Make homemade coconut oil soap to avoid harmful chemicals by making cleaning and personal care products using this DIY coconut oil soap recipe.
Soap Ingredients
- 248 g (8.75 oz) distilled water
- 116 g (4.10 oz) sodium hydroxide (lye)
Soap Equipment
- Long sleeve shirt
- Face and/or eye protectors (a weed wacker mask is awesome because I can wear my glasses with it)
- Rubber gloves (regular dishwashing gloves work fine)
- Immersion blender (you can blend by hand and there’s more control over splashing but it takes longer)
- Stainless steel pot (I use a 3-quart one with high sides and a pour spout)
- Silicone molds that make twelve 1-by-2-by-3-inch bars
- Wax paper
- Soft lightweight cloth
- 2 measuring cups (plastic is fine)
- Candy thermometer
- Digital scale (Important: I wouldn’t try making soap without it. In the old days of guess-and-gosh, sometimes soap would have too much lye in it and was very hard on skin!)
This 100 percent coconut oil soap recipe is very easy but a little bit different in one way so let me tell you how it went.
- Using the digital scale measure out your distilled water and pour it into your high sided stainless-steel pot. I use gram measurement because I feel it is most accurate. Now, using the same digital scale, measure out your lye. I use dedicated plastic measuring cups for these 2 items. It just makes it easier to keep the equipment separate from my cooking utensils. The high sided stainless-steel pot is also dedicated. The pouring spout makes it easier to decant the finished soap into the molds.
- Put on your rubber gloves, long sleeved shirt, and eye/face protection. Stir the lye into the water with a stainless-steel spoon. Be careful not to splash. Just stir quietly. You’ll notice that the lye kind of hardens or crystallizes. Just break and stir. It’s not that hard and it will break up and dissolve. Then it will heat up. Set your candy thermometer to touch the liquid and set the pot aside. It will heat up to about 150 degrees. Set it aside some place safe while you get the oil ready.
- Melt the coconut oil in a double boiler. Set it aside until the lye water cools down to 100 to 110 degrees Fahrenheit. Then carefully pour the melted oil into the lye water. Start by stirring with the immersion blender without it being turned on – it won’t take long – then turn the blender on low and mix until the mixture comes to “trace.” Do you remember from my last post what I said about “trace”? This is when the chemical transformation occurs and the mixture looks like thin pudding and has soft ripples in it.
- Right away pour the mixture into your molds. This is where I got caught by surprise. The mixture hardens rather quickly. Much faster than the 100 percent olive oil castile or 50/50 olive oil/coconut oil soap. Scrape the remnants out with a stainless-steel spoon if you have to. If you have the molds on a cutting board covered with paper towels you can gently shake the board to settle the soap in the molds. Don’t feel bad about smoothing the soap with a stainless steel spoon or knife and don’t expect perfection! We’re just learning and professional looking refinement can come later.

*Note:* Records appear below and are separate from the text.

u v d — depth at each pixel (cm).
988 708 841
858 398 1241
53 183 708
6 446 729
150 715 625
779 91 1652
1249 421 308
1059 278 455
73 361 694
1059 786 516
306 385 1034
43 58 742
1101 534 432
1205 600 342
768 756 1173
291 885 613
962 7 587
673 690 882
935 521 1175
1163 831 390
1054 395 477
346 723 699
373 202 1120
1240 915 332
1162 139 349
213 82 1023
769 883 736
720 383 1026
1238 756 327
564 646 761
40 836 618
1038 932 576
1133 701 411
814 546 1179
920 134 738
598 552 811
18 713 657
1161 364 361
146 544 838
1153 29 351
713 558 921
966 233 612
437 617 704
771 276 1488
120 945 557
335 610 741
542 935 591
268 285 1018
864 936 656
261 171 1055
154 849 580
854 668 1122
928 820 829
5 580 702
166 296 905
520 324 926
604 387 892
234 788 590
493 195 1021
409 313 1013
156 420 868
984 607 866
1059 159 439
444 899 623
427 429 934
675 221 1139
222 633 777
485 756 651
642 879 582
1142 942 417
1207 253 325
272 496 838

- Put all your used equipment in the sink. You can wash it easily in 24 hours because it will be soap at that point and the chemical transformation will be complete. No more lye!
- Cover the soap molds with wax paper and a light towel. With this recipe it hardens so fast you will be able to put the wax paper on it and light cloth over that pretty fast. It won’t stick. After 24 hours you’ll be able to un-mold the soap to cure on a cooling rack. You can put it in the freezer for a couple hours to help make it easy to remove. Pure coconut oil soap only takes about 4 weeks to cure and then you can use it. Unless you’re impatient like me….

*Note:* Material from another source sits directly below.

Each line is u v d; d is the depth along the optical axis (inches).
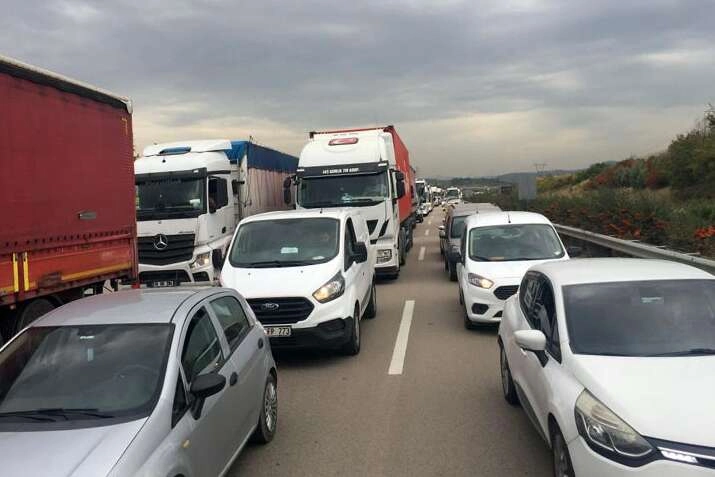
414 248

I used one of my 100 percent olive oil castile bars to shower with when it was only 3 weeks into its 6 weeks curing phase. It worked great!

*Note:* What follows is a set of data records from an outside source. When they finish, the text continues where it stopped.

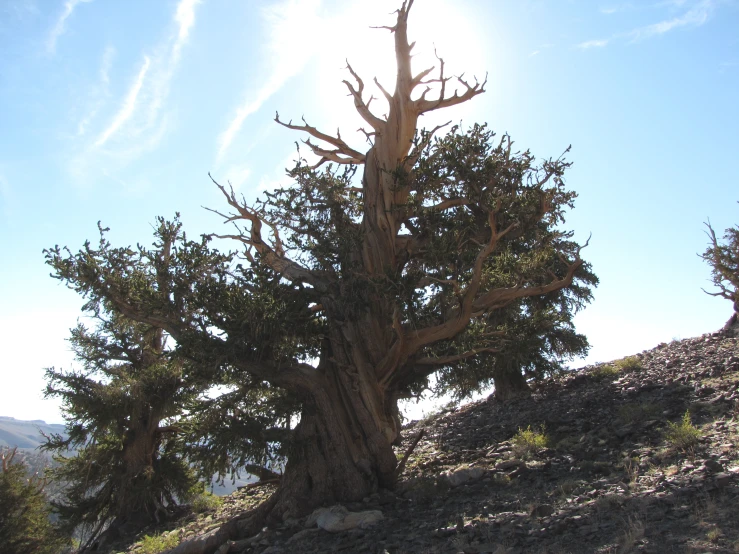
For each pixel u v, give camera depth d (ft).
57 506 82.64
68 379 79.82
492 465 47.14
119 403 77.20
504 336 54.60
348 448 44.96
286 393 48.19
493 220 46.24
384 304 50.44
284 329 43.60
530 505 31.24
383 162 54.90
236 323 41.98
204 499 79.36
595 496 30.76
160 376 75.82
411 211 53.67
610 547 22.38
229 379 47.62
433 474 49.42
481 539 27.66
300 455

Epilogue: I’m getting addicted to making my own soap. It’s very easy and not scary at all if you take the right precautions. Now I know exactly what I’m using to clean myself off with. Now I know there aren’t any chemicals getting on my body or going down the drain. I’m not using packaging that goes to the landfill. What other benefits can you think of when making your own soap? I bet there are a lot!